Вот ведь как. Такое ощущение, что бог испытывает меня, но как-то не по настоящему, будто не очень уверен, что «настоящее» я смогу вынести. Это очень мягкое страдание: во-первых, искусственно вызываемое в уютных условиях; во-вторых, осознаваемое как благо излечения; в-третьих, очевидно локальное и легко прекращаемое.

Для себя-то любимого можно и пострадать.

4. Отгадка природы

Сегодня Ли оккупировал иголками мою обаятельную улыбку: с некоторого времени она стала у меня джокеровской (есть в «Бэтмене» такой отрицательный, но зело обаятельный персонаж), язвительно-однобокой, ядовито-ехидной, поэтому основные иглы он сосредоточил вокруг этой части воспаленного нерва.

Странное дело — у него же табличка на груди закреплена с именем и фамилией; каждый раз, пока перед глазами мелькает, тщусь запомнить; а как выйду из процедурной, все как цунами смывает.

Это как с количеством игл: Ли вкалывает каждый раз разное количество стрел, поэтому каждый раз пытаюсь посчитать, сколько их, но первый укол — всегда самый больной, болезненный, ибо задает уровень чувствительности всему остальному сеансу, поэтому тут происходит совсем как с либидо — когда порог задан, мозг отключается.

Ли колет не отдыхая, не давая передохнуть, отдышаться; внахлест. Вот очаги и смешиваются, не различишь, где конец одного «приступа», а где начало следующего.

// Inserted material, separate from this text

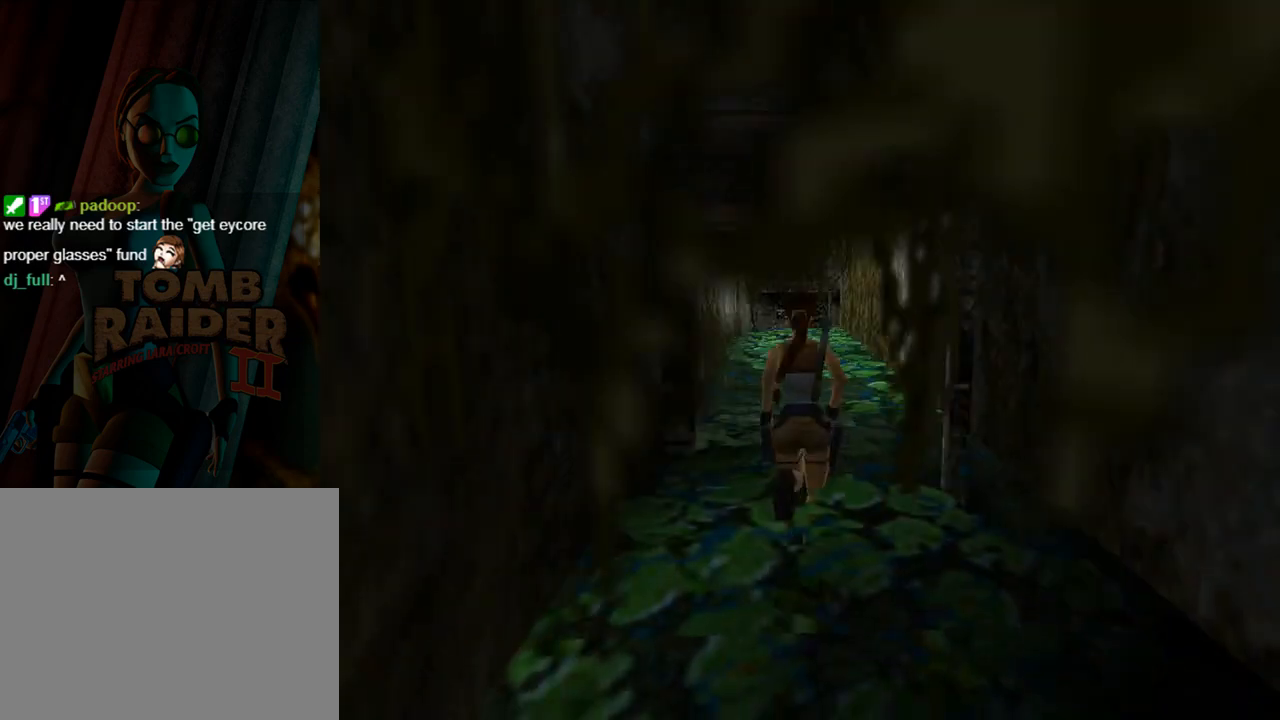
{"buttons": ["DPAD_UP"], "left_stick": "center", "events": [[100, "DPAD_RIGHT", "down"], [200, "DPAD_RIGHT", "up"]]}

А я же при этом еще и хорохорюсь, стараюсь не показать, что больно, но получается лишь хихикать в ответ, мол, мне не больно, всех не перестреляете, русские не сдаются!

Какое, должно быть, жалкое зрелище — мешанина из ухмылок и гримас в ответ на прокручивание шпажки внутри нерва и честные собачьи глаза, в которых китаец должен обязательно прочитать надежду.

Когда едешь в больницу, проходишь несколько постепенных стадий внедрения в город. Поселок наш отделен от всего остального города широкой полосой соснового бора (со стороны жилых кварталов он кажется бескрайним, но на самом деле с каждым годом съеживается, точно шагреневая кожа, становится все более и более проницаемым), поэтому многие чердачинские запахи заводов и фабрик до нас не доносятся. Важный, между прочим, момент, ибо то, что в городе выброс (как горожане называют обычную активность местных заводов, превращающих воздух в прокисший кисель), я узнал, только выскочив из маршрутки на остановке «Горбольница».

Получается, из нашего поселка 29-я маршрутка вывезла целый вагон чистого воздуха, который смогла довезти, не разбазарив, до самого центра, точно тентом накрытого выхлопом: окна-то в ней закупорены, вот и едешь, пока едешь, в аквариуме с хвойной придурью.

В ноздри тут же ударило. А у меня, между тем, по болезни и из-за полуживого языка (вспомнив вчерашнюю экзекуцию, я не стал напоминать китайцу про то, что болезнь с языка началась), во рту и без того разлит постоянный привкус жидкой меди, а тут еще и внешний раздражитель.

Тот еще микс. Особенно если на пустой желудок, в котором, как в салоне маршрутки, образуется собственная атмосфера. Идешь по улице после процедуры, а внутри работает, шумит, колышется, сжимается, сокращается, гоняет жидкости, натягивает мышцы и соединения (костей, тканей, вен, суставов, мышц) целый, ни на секунду не останавливающийся, мир. А уж насколько он выйдет экологически чистым, зависит от тебя одного; ведь этот мир твой и только твой. С ума сойти можно, если хотя бы только попытаться представить.

Сегодня так вышло, что в обратной маршрутке № 68 (перепутал номера, они ж для меня как иностранный язык, как иероглифы) не оказалось ни одной молодой девушки, школьницы или студентки в гамашах, плотно облегающих ножку (особенно мне нравятся серые, фигуристой вязки) или школьников с рюкзаком за плечами. Я сел лицом к партеру, точно на авансцене, и увидел антропологически усталые лица, окруженные раздутой верхней одеждой — вспученной болоньей, меховыми шапками, скафандрами шуб.